Histopathologically, the tumor is composed of polyhedral epithelial cells packed closely in large sheets in bland fibrous connective tissue stroma. In some fragments the tumour cells were associated with a narrow epithelial band consisting of three or four layers of flattened cells, which in some parts appeared separate from the tumour and in others more intimately associated with it. The impression obtained was that tumour cells were arising from this band in some areas Multinucleation is common with giant frequent pleomorphic nuclei and prominent inter-cellular bridges. The nuclei of the tumour cells showed great variation in size and shape and while some were vesicular, the majority appeared hyperchromatic and pyknotic. Binucleate cells were frequent and some giant forms contained 3 or 4 nuclei. In some of the large, hyperchromatic nuclei a central unstained vacuole was seen. Mitotic figures were not observed. Characteristic feature is presence of homogeneous acellular material admixed with the tumor epithelium and stroma that has been identified as amyloid, comparable to glycoprotein, basal lamina, keratin, or enamel matrix.
Ai-Ru et.al in 1982 have proposed a sub classification of these features into four main patterns. Although two or more patterns may coexist in the same tumour, a predominance of one type is often seen. Briefly stated those four patterns are,
Pattern 1 – Polyhedral epithelial cell arrangements with deeply eosinophilic cytoplasm and prominent nuclei, cell outlines and intercellular bridges are distinct, frequent cell abnormalities, few or no mitotic figures, and calcifications are present in the fibrous stroma.

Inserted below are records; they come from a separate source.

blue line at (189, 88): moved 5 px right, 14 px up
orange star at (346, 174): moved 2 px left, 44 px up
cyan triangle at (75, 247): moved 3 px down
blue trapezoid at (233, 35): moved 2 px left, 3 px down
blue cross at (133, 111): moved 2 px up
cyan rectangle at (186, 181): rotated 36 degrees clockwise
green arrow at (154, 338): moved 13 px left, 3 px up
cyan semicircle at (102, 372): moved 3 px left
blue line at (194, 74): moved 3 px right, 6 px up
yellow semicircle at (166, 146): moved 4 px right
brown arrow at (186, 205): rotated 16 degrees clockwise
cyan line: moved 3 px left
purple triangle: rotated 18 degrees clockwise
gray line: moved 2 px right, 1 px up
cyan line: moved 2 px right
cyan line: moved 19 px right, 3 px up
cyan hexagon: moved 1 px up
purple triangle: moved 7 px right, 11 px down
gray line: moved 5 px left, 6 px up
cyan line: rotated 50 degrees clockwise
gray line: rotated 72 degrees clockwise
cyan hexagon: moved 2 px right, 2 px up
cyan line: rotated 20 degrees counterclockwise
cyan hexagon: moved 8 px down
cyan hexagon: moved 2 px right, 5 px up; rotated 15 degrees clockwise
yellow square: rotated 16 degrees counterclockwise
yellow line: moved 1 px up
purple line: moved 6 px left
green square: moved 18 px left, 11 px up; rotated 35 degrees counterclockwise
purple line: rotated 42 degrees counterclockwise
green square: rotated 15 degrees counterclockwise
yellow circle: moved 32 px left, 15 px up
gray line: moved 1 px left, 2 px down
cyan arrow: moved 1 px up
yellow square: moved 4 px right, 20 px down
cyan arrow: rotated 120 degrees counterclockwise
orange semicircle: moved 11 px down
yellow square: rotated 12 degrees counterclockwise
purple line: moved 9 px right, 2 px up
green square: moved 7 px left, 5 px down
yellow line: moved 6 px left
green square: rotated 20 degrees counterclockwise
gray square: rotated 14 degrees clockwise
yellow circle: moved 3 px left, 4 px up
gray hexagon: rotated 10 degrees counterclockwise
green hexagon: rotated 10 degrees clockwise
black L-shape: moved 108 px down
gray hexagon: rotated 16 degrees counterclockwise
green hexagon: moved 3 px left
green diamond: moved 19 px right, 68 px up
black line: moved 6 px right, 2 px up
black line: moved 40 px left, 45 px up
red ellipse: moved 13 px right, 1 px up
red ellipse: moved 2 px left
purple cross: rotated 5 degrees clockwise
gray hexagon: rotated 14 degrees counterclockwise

Pattern 2- Cribriform appearance of the cell arrangements, intercellular bridges might be discrete; few cell abnormalities, and calcification of the eosinophilic material filling the cribriform spaces with a Liesegang calcification pattern.
Pattern 3- Scattered or dense arrangements of the epithelial cells with varying size and multinucleated giant cells are frequent, mucoid material is present in the stroma.
Pattern 4- Nests and cords of epithelial cells containing either an abundant eosinophilic cytoplasm or a clear vacuolated cytoplasm, variable amounts of stroma containing eosinophilic material, and calcifications.
According to Krolls and Pindborg, the presence or absence of calcification in CEOT has prognostic implications. A lack of calcification indicates less tumor differentiation and hence favors more chance of recurrence. Pindborg has also reported recurrence after removal in a CEOT that had minimal calcifications (Pindborg, J.J: Personal communication, 1974). The absence of calcification not only posed difficulties in diagnosing this rare tumor but also warranted an aggressive treatment approach. Prompt recognition of this variant can guide surgical management and alert the clinician to the need for extended follow-up.
The treatment for CEOT has ranged from simple enucleation or curettage to radical and extensive resection, such as, hemimandibulectomy or hemimaxillectomy. The prognosis of CEOT is good with infrequent recurrence with the recurrence rate of 14 % and recurrent lesion may not be manifested for many years.